Placas fotoluminescentes: itens de segurança contra incêndio

De acordo com a NBR 16820:2020 está prevista a sinalização de emergência nas edificações. Aliás, essa é uma premissa básica para que os locais sejam certificados e garantam a segurança dos moradores e visitantes, especialmente durante um momento de risco.

Por isso mesmo, as placas fotoluminescentes são de extrema importância nas construções, e hoje, não apenas nos grandes ambientes como observamos antigamente. Agora, obras menores estão aderindo à sinalização de segurança contra incêndio, proporcionando maior indicação das saídas para as rotas de fuga, locais onde estão os extintores e hidrantes.

Vale citar que a durabilidade das placas chega a 30 horas na ausência de luz. Ou seja, é realmente um equipamento de segurança que ajuda a salvar vidas. Partindo desse princípio, usar placas certificadas é essencial.

 

Como saber se as placas fotoluminescentes têm certificação?

 



Fique atento a essas orientações:

·       verifique se os produtos se encontram enquadrados na norma NBR 16820:2020, e se são elaboradas com materiais que não propaguem;

·       as placas devem ser resistentes a ambientes internos e externos, bem como às ações do tempo como chuva, sol e vento;

·       exija qualidade do equipamento e escolha fornecedores especialistas no segmento de segurança e proteção contra incêndio.

 

Características e vantagens das placas fotoluminescentes

As placas fotoluminescentes são resistentes, porque são fabricadas a partir do PVC expandido. Sendo assim, são equipamentos com grande resistência, inclusive, às chamas.
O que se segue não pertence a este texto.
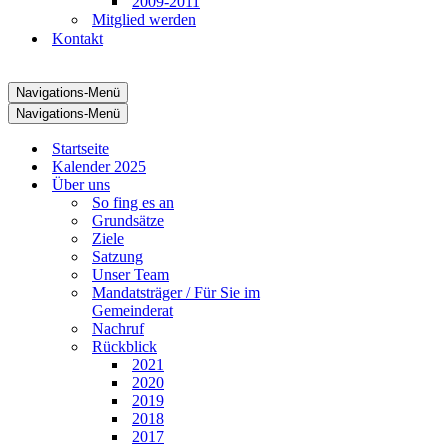
2009-2011
Mitglied werden
Kontakt
Navigations-Menü
Navigations-Menü
Startseite
Kalender 2025
Über uns
So fing es an
Grundsätze
Ziele
Satzung
Unser Team
Mandatsträger / Für Sie im
Gemeinderat
Nachruf
Rückblick
2021
2020
2019
2018
2017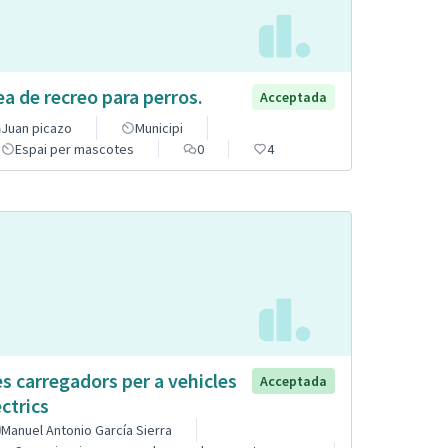
ea de recreo para perros.
Acceptada
Juan picazo
Municipi
Espai per mascotes
0
4
s carregadors per a vehicles
Acceptada
èctrics
Manuel Antonio García Sierra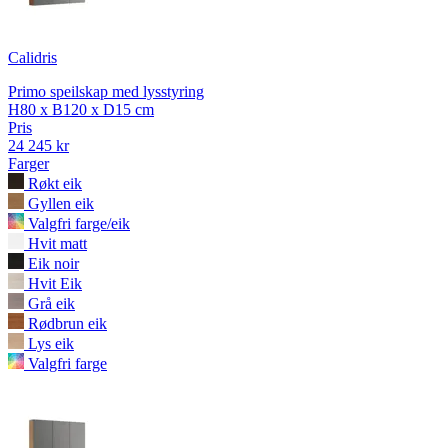
Calidris
Primo speilskap med lysstyring
H80 x B120 x D15 cm
Pris
24 245 kr
Farger
Røkt eik
Gyllen eik
Valgfri farge/eik
Hvit matt
Eik noir
Hvit Eik
Grå eik
Rødbrun eik
Lys eik
Valgfri farge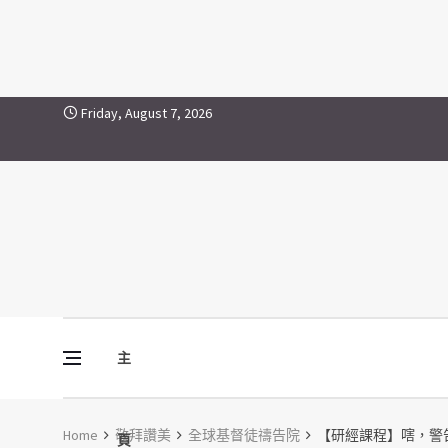
Skip to content
Friday, August 7, 2026
主
Vine Media
葡萄樹傳媒
Home
敬拜讚美
全球基督徒禱告院
【研經課程】嗐，警告以及
頁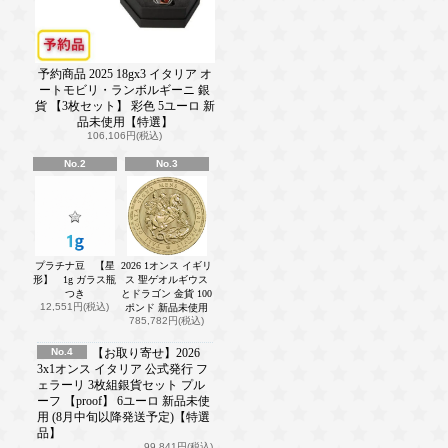
予約商品 2025 18gx3 イタリア オ
ートモビリ・ランボルギーニ 銀
貨 【3枚セット】 彩色 5ユーロ 新
品未使用【特選】
106,106円(税込)
No.2
No.3
プラチナ豆 【星
2026 1オンス イギリ
形】 1g ガラス瓶
ス 聖ゲオルギウス
つき
とドラゴン 金貨 100
12,551円(税込)
ポンド 新品未使用
785,782円(税込)
No.4
【お取り寄せ】2026
3x1オンス イタリア 公式発行 フ
ェラーリ 3枚組銀貨セット プル
ーフ 【proof】 6ユーロ 新品未使
用 (8月中旬以降発送予定)【特選
品】
99,841円(税込)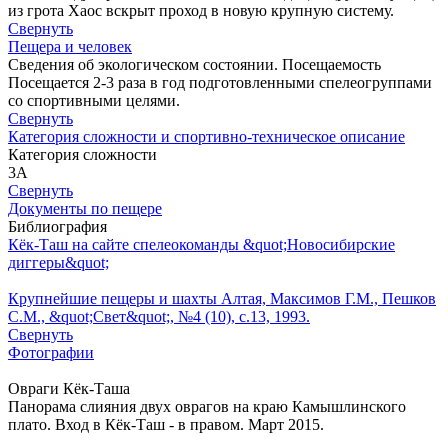
из грота Хаос вскрыт проход в новую крупную систему.
Свернуть
Пещера и человек
Сведения об экологическом состоянии. Посещаемость
Посещается 2-3 раза в год подготовленными спелеогруппами
со спортивными целями.
Свернуть
Категория сложности и спортивно-техническое описание
Категория сложности
3А
Свернуть
Документы по пещере
Библиография
Кёк-Таш на сайте спелеокоманды &quot;Новосибирские
диггеры&quot;
Крупнейшие пещеры и шахты Алтая, Максимов Г.М., Пешков
С.М., &quot;Свет&quot;, №4 (10), с.13, 1993.
Свернуть
Фотографии
Овраги Кёк-Таша
Панорама слияния двух оврагов на краю Камышлинского
плато. Вход в Кёк-Таш - в правом. Март 2015.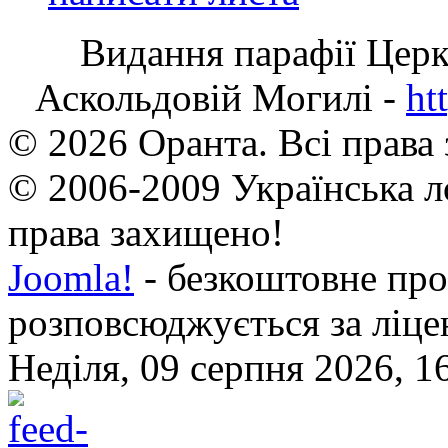
Видання парафії Цер
Аскольдовій Могилі -
ht
© 2026 Оранта. Всі права
© 2006-2009 Українська л
права захищено!
Joomla!
- безкоштовне про
розповсюджується за ліц
Неділя, 09 серпня 2026, 1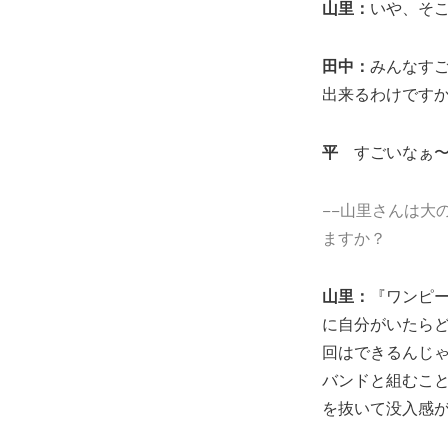
山里：
いや、そこ
田中：
みんなす
出来るわけです
平
すごいなぁ〜
−−山里さんは大
ますか？
山里：
『ワンピ
に自分がいたら
回はできるんじ
バンドと組むこ
を抜いて没入感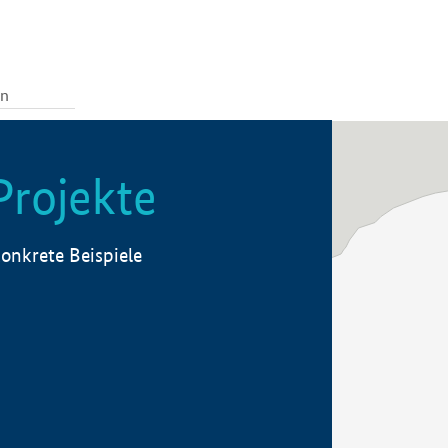
Projekte
onkrete Beispiele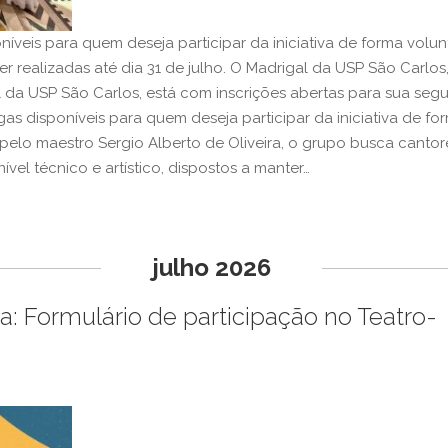
níveis para quem deseja participar da iniciativa de forma volunt
r realizadas até dia 31 de julho. O Madrigal da USP São Carlos
l da USP São Carlos, está com inscrições abertas para sua seg
gas disponíveis para quem deseja participar da iniciativa de fo
o pelo maestro Sergio Alberto de Oliveira, o grupo busca cantor
ível técnico e artístico, dispostos a manter…
julho 2026
: Formulário de participação no Teatro-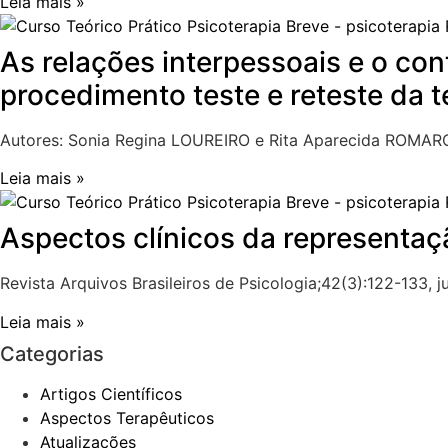
Leia mais »
As relações interpessoais e o con
procedimento teste e reteste da 
Autores: Sonia Regina LOUREIRO e Rita Aparecida ROMARO
Leia mais »
Aspectos clínicos da representa
Revista Arquivos Brasileiros de Psicologia;42(3):122-133, jun
Leia mais »
Categorias
Artigos Científicos
Aspectos Terapêuticos
Atualizações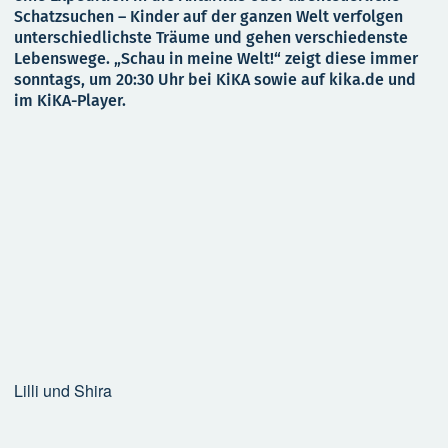
Schatzsuchen – Kinder auf der ganzen Welt verfolgen
unterschiedlichste Träume und gehen verschiedenste
Lebenswege. „Schau in meine Welt!“ zeigt diese immer
sonntags, um 20:30 Uhr bei KiKA sowie auf kika.de und
im KiKA-Player.
Lilli und Shira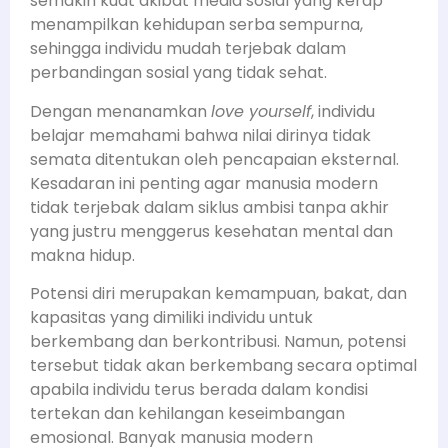
semakin kuat akibat media sosial yang kerap
menampilkan kehidupan serba sempurna,
sehingga individu mudah terjebak dalam
perbandingan sosial yang tidak sehat.
Dengan menanamkan
love yourself
, individu
belajar memahami bahwa nilai dirinya tidak
semata ditentukan oleh pencapaian eksternal.
Kesadaran ini penting agar manusia modern
tidak terjebak dalam siklus ambisi tanpa akhir
yang justru menggerus kesehatan mental dan
makna hidup.
Potensi diri merupakan kemampuan, bakat, dan
kapasitas yang dimiliki individu untuk
berkembang dan berkontribusi. Namun, potensi
tersebut tidak akan berkembang secara optimal
apabila individu terus berada dalam kondisi
tertekan dan kehilangan keseimbangan
emosional. Banyak manusia modern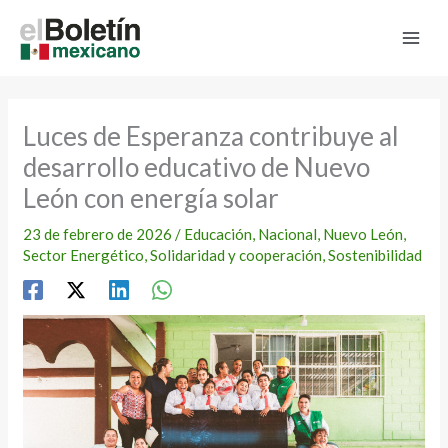
Ir
al
contenido
Luces de Esperanza contribuye al
desarrollo educativo de Nuevo
León con energía solar
23 de febrero de 2026
/
Educación
,
Nacional
,
Nuevo León
,
Sector Energético
,
Solidaridad y cooperación
,
Sostenibilidad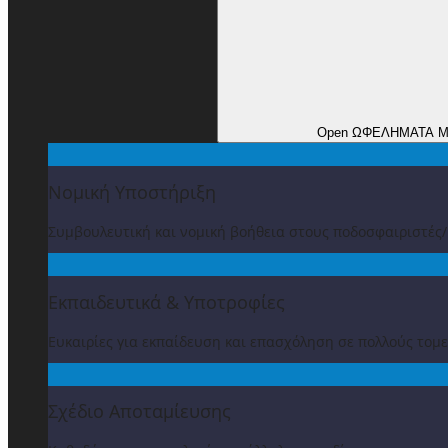
Open ΩΦΕΛΗΜΑΤΑ 
Νομική Υποστήριξη
Συμβουλευτική και νομική βοήθεια στους ποδοσφαιριστές
Εκπαιδευτικά & Υποτροφίες
Ευκαιρίες για εκπαίδευση και επασχόληση σε πολλούς τομε
Σχέδιο Αποταμίευσης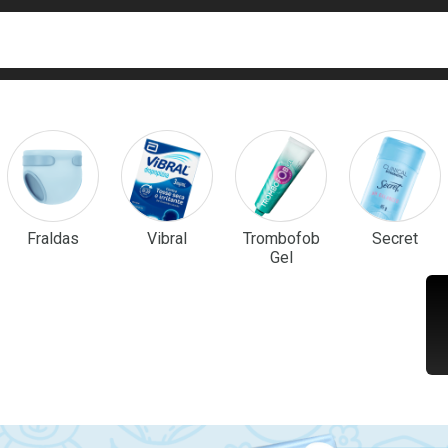
ca
isa?
em Destaque
Fraldas
Vibral
Trombofob
Secret
Gel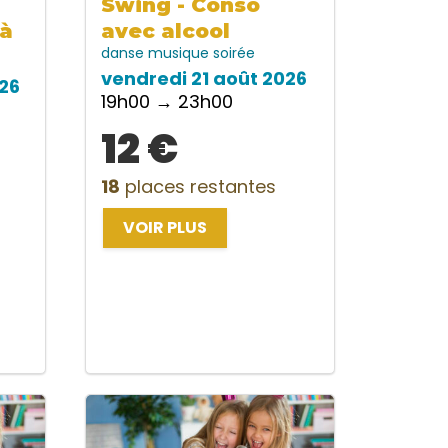
Swing - Conso
 à
avec alcool
danse
musique
soirée
vendredi 21 août 2026
26
19h00 → 23h00
12 €
18
places restantes
VOIR PLUS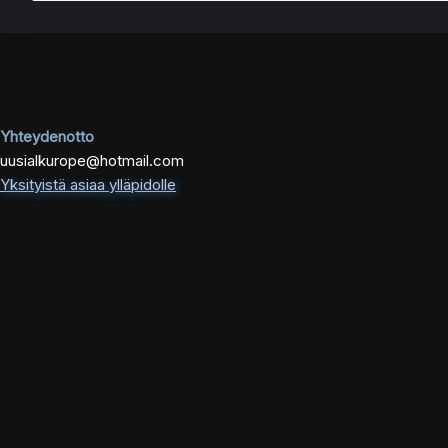
Yhteydenotto
uusialkurope@hotmail.com
Yksityistä asiaa ylläpidolle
Outro ponto positivo é a instalação. Como são produtos leves, as placas podem ser fixadas à parede com auxílio de fitas adesivas. Também não requer conexão com a rede elétrica para sua utilização. As placas emitem luminosidade própria.

Porém, o grande diferencial deste equipamento é a visibilidade em ambientes escuros. Graças ao recurso fotoluminescente, a sinalização pode ser vista em lugares sem luz ambiente, oferecendo maior segurança em caso de incêndio e pânico.

O principal objetivo das placas é sinalizar a localização dos equipamentos para combate ao fogo e alarme. Isso ajuda os profissionais no tempo de salvamento, e consequentemente, salva vidas e preserva patrimônios.

Também não se pode esquecer da economia. As placas fotoluminescentes têm baixo custo, favorecendo que os estabelecimentos atendam as normas e regulamentações, sem precisar de muito investimento.